Data excerpts
++++++
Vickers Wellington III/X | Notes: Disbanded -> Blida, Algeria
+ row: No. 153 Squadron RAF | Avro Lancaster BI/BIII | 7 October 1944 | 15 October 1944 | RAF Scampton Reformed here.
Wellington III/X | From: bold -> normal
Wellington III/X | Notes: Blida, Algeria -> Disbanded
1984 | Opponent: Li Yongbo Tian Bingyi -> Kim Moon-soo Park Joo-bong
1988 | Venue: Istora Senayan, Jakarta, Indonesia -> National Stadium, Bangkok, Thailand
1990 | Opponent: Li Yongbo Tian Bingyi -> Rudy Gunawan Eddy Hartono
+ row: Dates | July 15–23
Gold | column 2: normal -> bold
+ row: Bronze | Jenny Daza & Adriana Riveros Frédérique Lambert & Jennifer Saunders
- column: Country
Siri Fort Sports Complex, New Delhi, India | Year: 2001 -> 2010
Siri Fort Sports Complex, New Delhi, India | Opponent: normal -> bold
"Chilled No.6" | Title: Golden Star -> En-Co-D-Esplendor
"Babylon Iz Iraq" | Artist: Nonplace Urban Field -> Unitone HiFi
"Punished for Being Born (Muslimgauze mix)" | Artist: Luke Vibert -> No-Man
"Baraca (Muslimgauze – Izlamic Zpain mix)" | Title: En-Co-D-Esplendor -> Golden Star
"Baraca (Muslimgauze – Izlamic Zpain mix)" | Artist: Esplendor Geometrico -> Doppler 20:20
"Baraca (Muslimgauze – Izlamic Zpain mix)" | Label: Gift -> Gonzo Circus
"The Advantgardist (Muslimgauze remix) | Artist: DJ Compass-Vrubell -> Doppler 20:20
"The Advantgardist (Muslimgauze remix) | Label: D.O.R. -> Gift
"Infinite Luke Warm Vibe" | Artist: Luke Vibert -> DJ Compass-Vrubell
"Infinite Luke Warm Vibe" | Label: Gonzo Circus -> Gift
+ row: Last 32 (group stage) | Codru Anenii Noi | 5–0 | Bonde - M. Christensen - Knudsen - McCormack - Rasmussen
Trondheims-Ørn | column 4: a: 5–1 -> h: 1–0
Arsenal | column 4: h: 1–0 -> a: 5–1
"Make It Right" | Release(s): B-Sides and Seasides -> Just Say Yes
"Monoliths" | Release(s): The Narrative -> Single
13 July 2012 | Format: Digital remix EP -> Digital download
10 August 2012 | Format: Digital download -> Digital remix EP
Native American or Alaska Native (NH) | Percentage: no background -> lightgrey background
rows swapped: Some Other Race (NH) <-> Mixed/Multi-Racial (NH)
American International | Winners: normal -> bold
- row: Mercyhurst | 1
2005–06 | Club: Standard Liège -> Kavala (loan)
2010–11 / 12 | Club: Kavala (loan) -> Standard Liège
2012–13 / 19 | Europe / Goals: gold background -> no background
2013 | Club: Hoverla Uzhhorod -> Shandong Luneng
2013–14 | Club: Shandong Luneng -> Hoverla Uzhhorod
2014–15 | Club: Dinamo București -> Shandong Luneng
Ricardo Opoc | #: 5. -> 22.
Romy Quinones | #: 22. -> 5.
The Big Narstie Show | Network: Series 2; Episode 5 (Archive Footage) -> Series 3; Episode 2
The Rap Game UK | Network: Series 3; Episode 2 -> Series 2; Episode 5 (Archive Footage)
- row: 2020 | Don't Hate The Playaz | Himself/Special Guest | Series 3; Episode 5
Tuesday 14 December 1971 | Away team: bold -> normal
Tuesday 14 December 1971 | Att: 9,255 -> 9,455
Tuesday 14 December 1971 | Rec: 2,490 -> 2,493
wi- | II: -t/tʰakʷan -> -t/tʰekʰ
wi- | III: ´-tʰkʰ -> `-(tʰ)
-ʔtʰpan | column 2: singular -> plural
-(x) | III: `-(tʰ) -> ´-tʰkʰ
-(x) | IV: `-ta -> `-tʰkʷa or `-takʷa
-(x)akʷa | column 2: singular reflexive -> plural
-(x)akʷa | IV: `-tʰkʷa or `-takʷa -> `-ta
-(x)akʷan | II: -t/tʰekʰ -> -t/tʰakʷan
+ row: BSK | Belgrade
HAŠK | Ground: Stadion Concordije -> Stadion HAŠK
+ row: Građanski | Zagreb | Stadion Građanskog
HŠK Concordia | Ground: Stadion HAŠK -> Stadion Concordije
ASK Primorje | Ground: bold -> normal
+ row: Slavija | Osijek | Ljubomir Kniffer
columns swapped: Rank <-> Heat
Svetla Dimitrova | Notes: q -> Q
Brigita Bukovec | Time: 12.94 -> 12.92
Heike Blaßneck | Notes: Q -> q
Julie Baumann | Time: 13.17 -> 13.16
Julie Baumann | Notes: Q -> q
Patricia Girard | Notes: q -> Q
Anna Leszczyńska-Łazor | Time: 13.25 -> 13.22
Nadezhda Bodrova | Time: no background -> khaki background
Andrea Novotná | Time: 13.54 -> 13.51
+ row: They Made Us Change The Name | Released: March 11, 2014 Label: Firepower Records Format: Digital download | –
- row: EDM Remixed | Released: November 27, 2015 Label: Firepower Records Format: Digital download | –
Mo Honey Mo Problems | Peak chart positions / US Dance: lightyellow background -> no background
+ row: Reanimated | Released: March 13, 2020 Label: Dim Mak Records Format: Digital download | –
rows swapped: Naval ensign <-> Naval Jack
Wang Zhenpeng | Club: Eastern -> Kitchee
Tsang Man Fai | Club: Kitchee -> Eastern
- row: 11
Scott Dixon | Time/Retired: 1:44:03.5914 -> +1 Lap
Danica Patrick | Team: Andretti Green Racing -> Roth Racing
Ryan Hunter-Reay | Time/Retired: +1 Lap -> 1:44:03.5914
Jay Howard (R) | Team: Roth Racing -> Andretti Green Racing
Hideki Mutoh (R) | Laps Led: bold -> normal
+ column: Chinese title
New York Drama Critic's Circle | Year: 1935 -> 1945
++++++
* [The request] Copy every line of the entries above without changing a single character.

* [Exercise response]
Vickers Wellington III/X | Notes: Disbanded -> Blida, Algeria
+ row: No. 153 Squadron RAF | Avro Lancaster BI/BIII | 7 October 1944 | 15 October 1944 | RAF Scampton Reformed here.
Wellington III/X | From: bold -> normal
Wellington III/X | Notes: Blida, Algeria -> Disbanded
1984 | Opponent: Li Yongbo Tian Bingyi -> Kim Moon-soo Park Joo-bong
1988 | Venue: Istora Senayan, Jakarta, Indonesia -> National Stadium, Bangkok, Thailand
1990 | Opponent: Li Yongbo Tian Bingyi -> Rudy Gunawan Eddy Hartono
+ row: Dates | July 15–23
Gold | column 2: normal -> bold
+ row: Bronze | Jenny Daza & Adriana Riveros Frédérique Lambert & Jennifer Saunders
- column: Country
Siri Fort Sports Complex, New Delhi, India | Year: 2001 -> 2010
Siri Fort Sports Complex, New Delhi, India | Opponent: normal -> bold
"Chilled No.6" | Title: Golden Star -> En-Co-D-Esplendor
"Babylon Iz Iraq" | Artist: Nonplace Urban Field -> Unitone HiFi
"Punished for Being Born (Muslimgauze mix)" | Artist: Luke Vibert -> No-Man
"Baraca (Muslimgauze – Izlamic Zpain mix)" | Title: En-Co-D-Esplendor -> Golden Star
"Baraca (Muslimgauze – Izlamic Zpain mix)" | Artist: Esplendor Geometrico -> Doppler 20:20
"Baraca (Muslimgauze – Izlamic Zpain mix)" | Label: Gift -> Gonzo Circus
"The Advantgardist (Muslimgauze remix) | Artist: DJ Compass-Vrubell -> Doppler 20:20
"The Advantgardist (Muslimgauze remix) | Label: D.O.R. -> Gift
"Infinite Luke Warm Vibe" | Artist: Luke Vibert -> DJ Compass-Vrubell
"Infinite Luke Warm Vibe" | Label: Gonzo Circus -> Gift
+ row: Last 32 (group stage) | Codru Anenii Noi | 5–0 | Bonde - M. Christensen - Knudsen - McCormack - Rasmussen
Trondheims-Ørn | column 4: a: 5–1 -> h: 1–0
Arsenal | column 4: h: 1–0 -> a: 5–1
"Make It Right" | Release(s): B-Sides and Seasides -> Just Say Yes
"Monoliths" | Release(s): The Narrative -> Single
13 July 2012 | Format: Digital remix EP -> Digital download
10 August 2012 | Format: Digital download -> Digital remix EP
Native American or Alaska Native (NH) | Percentage: no background -> lightgrey background
rows swapped: Some Other Race (NH) <-> Mixed/Multi-Racial (NH)
American International | Winners: normal -> bold
- row: Mercyhurst | 1
2005–06 | Club: Standard Liège -> Kavala (loan)
2010–11 / 12 | Club: Kavala (loan) -> Standard Liège
2012–13 / 19 | Europe / Goals: gold background -> no background
2013 | Club: Hoverla Uzhhorod -> Shandong Luneng
2013–14 | Club: Shandong Luneng -> Hoverla Uzhhorod
2014–15 | Club: Dinamo București -> Shandong Luneng
Ricardo Opoc | #: 5. -> 22.
Romy Quinones | #: 22. -> 5.
The Big Narstie Show | Network: Series 2; Episode 5 (Archive Footage) -> Series 3; Episode 2
The Rap Game UK | Network: Series 3; Episode 2 -> Series 2; Episode 5 (Archive Footage)
- row: 2020 | Don't Hate The Playaz | Himself/Special Guest | Series 3; Episode 5
Tuesday 14 December 1971 | Away team: bold -> normal
Tuesday 14 December 1971 | Att: 9,255 -> 9,455
Tuesday 14 December 1971 | Rec: 2,490 -> 2,493
wi- | II: -t/tʰakʷan -> -t/tʰekʰ
wi- | III: ´-tʰkʰ -> `-(tʰ)
-ʔtʰpan | column 2: singular -> plural
-(x) | III: `-(tʰ) -> ´-tʰkʰ
-(x) | IV: `-ta -> `-tʰkʷa or `-takʷa
-(x)akʷa | column 2: singular reflexive -> plural
-(x)akʷa | IV: `-tʰkʷa or `-takʷa -> `-ta
-(x)akʷan | II: -t/tʰekʰ -> -t/tʰakʷan
+ row: BSK | Belgrade
HAŠK | Ground: Stadion Concordije -> Stadion HAŠK
+ row: Građanski | Zagreb | Stadion Građanskog
HŠK Concordia | Ground: Stadion HAŠK -> Stadion Concordije
ASK Primorje | Ground: bold -> normal
+ row: Slavija | Osijek | Ljubomir Kniffer
columns swapped: Rank <-> Heat
Svetla Dimitrova | Notes: q -> Q
Brigita Bukovec | Time: 12.94 -> 12.92
Heike Blaßneck | Notes: Q -> q
Julie Baumann | Time: 13.17 -> 13.16
Julie Baumann | Notes: Q -> q
Patricia Girard | Notes: q -> Q
Anna Leszczyńska-Łazor | Time: 13.25 -> 13.22
Nadezhda Bodrova | Time: no background -> khaki background
Andrea Novotná | Time: 13.54 -> 13.51
+ row: They Made Us Change The Name | Released: March 11, 2014 Label: Firepower Records Format: Digital download | –
- row: EDM Remixed | Released: November 27, 2015 Label: Firepower Records Format: Digital download | –
Mo Honey Mo Problems | Peak chart positions / US Dance: lightyellow background -> no background
+ row: Reanimated | Released: March 13, 2020 Label: Dim Mak Records Format: Digital download | –
rows swapped: Naval ensign <-> Naval Jack
Wang Zhenpeng | Club: Eastern -> Kitchee
Tsang Man Fai | Club: Kitchee -> Eastern
- row: 11
Scott Dixon | Time/Retired: 1:44:03.5914 -> +1 Lap
Danica Patrick | Team: Andretti Green Racing -> Roth Racing
Ryan Hunter-Reay | Time/Retired: +1 Lap -> 1:44:03.5914
Jay Howard (R) | Team: Roth Racing -> Andretti Green Racing
Hideki Mutoh (R) | Laps Led: bold -> normal
+ column: Chinese title
New York Drama Critic's Circle | Year: 1935 -> 1945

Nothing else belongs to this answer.